父のクラブ

ヴィッキーさんは若くして家を離れてからは、大好きだったお父さんと二度と再び会うことはありませんでした。

それは厳格なユダヤ教徒だった父親の指示で、家を出たヴィッキーさんが家の敷居をまたぐことは二度と許されなかったからだそうです。

でも、そのことはヴィッキーさんの父親に対する思いを少しも傷つけなかったようです。
二度と会えなかった父親への思慕は、幼いころの父親に対する尊敬を記憶のなかで一層純化していったようです。

記憶のなかのお父さんの思い出は、ヴィッキーさんにとってはまさにその後の人生を生きていくための宝物だったのではないでしょうか。
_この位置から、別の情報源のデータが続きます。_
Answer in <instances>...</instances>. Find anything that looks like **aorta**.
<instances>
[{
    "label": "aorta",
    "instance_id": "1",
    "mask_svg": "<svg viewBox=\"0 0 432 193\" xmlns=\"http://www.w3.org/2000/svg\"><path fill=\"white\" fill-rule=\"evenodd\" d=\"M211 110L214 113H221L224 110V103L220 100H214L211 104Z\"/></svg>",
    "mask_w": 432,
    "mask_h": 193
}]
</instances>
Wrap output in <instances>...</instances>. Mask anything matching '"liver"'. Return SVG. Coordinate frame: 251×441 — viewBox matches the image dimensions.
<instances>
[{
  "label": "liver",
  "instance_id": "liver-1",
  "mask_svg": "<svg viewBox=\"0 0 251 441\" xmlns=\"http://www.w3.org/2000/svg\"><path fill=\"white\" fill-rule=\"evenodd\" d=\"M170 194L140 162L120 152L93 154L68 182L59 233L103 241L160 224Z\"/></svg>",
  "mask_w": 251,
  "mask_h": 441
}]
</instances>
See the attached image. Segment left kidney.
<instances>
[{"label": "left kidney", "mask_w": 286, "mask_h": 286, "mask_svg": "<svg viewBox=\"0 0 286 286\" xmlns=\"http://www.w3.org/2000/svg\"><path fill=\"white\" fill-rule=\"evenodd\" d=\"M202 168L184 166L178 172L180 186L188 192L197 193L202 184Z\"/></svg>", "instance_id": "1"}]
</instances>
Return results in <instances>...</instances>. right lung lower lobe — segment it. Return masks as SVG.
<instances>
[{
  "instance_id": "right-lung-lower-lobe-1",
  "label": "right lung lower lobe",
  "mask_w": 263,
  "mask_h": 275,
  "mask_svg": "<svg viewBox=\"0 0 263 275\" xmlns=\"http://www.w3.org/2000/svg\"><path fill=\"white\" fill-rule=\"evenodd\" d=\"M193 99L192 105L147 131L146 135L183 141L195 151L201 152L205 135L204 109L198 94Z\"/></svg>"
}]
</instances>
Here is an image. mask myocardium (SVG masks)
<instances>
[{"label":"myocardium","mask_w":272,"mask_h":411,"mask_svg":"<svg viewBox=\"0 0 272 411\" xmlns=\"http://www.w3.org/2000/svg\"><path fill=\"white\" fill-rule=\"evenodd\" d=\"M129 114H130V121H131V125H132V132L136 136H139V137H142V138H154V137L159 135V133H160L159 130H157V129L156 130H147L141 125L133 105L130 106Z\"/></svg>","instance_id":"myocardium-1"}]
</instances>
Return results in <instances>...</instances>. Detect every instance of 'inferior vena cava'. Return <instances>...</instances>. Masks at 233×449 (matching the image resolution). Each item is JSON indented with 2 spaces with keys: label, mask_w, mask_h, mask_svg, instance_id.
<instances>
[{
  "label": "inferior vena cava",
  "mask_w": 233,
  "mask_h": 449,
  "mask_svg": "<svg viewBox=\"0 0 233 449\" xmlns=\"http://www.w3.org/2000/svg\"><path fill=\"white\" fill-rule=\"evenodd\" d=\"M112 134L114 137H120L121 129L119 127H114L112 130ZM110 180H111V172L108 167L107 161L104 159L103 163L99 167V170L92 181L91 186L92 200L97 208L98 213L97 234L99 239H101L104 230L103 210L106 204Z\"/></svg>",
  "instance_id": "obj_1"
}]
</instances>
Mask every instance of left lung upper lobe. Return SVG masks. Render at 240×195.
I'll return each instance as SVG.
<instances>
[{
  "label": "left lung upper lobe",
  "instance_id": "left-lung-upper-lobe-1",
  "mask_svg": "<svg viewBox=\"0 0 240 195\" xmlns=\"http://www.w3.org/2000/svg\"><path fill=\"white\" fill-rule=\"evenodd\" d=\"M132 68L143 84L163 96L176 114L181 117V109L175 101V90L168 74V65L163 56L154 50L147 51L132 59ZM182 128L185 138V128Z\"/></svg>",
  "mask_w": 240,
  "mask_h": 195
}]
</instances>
ここで回想されているお父さんの姿は、ほとんど神格化された威厳と優雅さを備えているようにさえ感じられます。
まるで映画の一場面を見るような感じですね。


次なる私たちの目的地は、父のクラブです
そこで私は、背の高いスツールに座らされ、ウエイターとも店員ともつかない人に面倒を見てもらうことになっていました。
週に一度の大きな贅沢であるチョコレートバーが私のお相手父は着ているものを汚さないようにと私の首に大きな白いハンカチを巻きつけたあと、女子供立ち入り禁止のクラブの奥へと、おもむろに消えていくのでした
私は子供ながらに、その中で何が行われているのか、あらゆる魅惑的な想像を繰り広げたものです。
けれども、ある日、立ち入りを許された兄の一人が教えてくれたところによると、何のことはない、そこで皆はチェスをしていたのでした!


やがて、父は姿を現し、私の口の周りのチョコレートを拭いてくれます。

そしていよいよ楽しみは佳境に入っていきます。
私たちはいつもそれから、とても高級なフルーツショップに寄って、何かを買うことになっていました
そこには、ガラスの長いビンに入った輪切りのパイナップルがあって、父はいつも、そのすばらしい香りの一切れを私にくれました。


私はいつも、お目当てのパイナップルが長い二股のフォークでビンから取り出される様子にうっとり見入りながら、それが手元に届くまで、途中で地面に落ちたりしませんようにと、心のなかで祈ったものでした。

そうした悲劇は一度起こったのですが、マナーにきちょうめんな父は、黙ってフォークに残った切れ端で我慢するように、と言い渡したのです。

私は立ったまま、みずみずしいその果物を夢中で味わいます。
その間に父は、店の中で念入りに品定めをします。
私は父がお金を払うのを、一度も目にしたことがありません
五歳か六歳という年齢では、つけで物を買うなど知るよしもなし、私は父を感嘆の目で眺め、まるで神のようだと思いました。
というのも、欲しいものを何でも好きなように持っていくように見えたからです。

実際、父が聖書の「地のすべての果実は、神のものである」というくだりを読んでくれたとき、私はその通りだ、と思ったものでした。

『オーラソーマ 奇跡のカラーヒーリング』(p17-18)



「地のすべての果実は、神のものである」……。

このような深い真理は、子供の心にしか届かないのかもしれません。
生まれた環境を無条件に受け入れる子供の能力とは、そのようなものなのですね。

人生というのはそのようにできているのですね。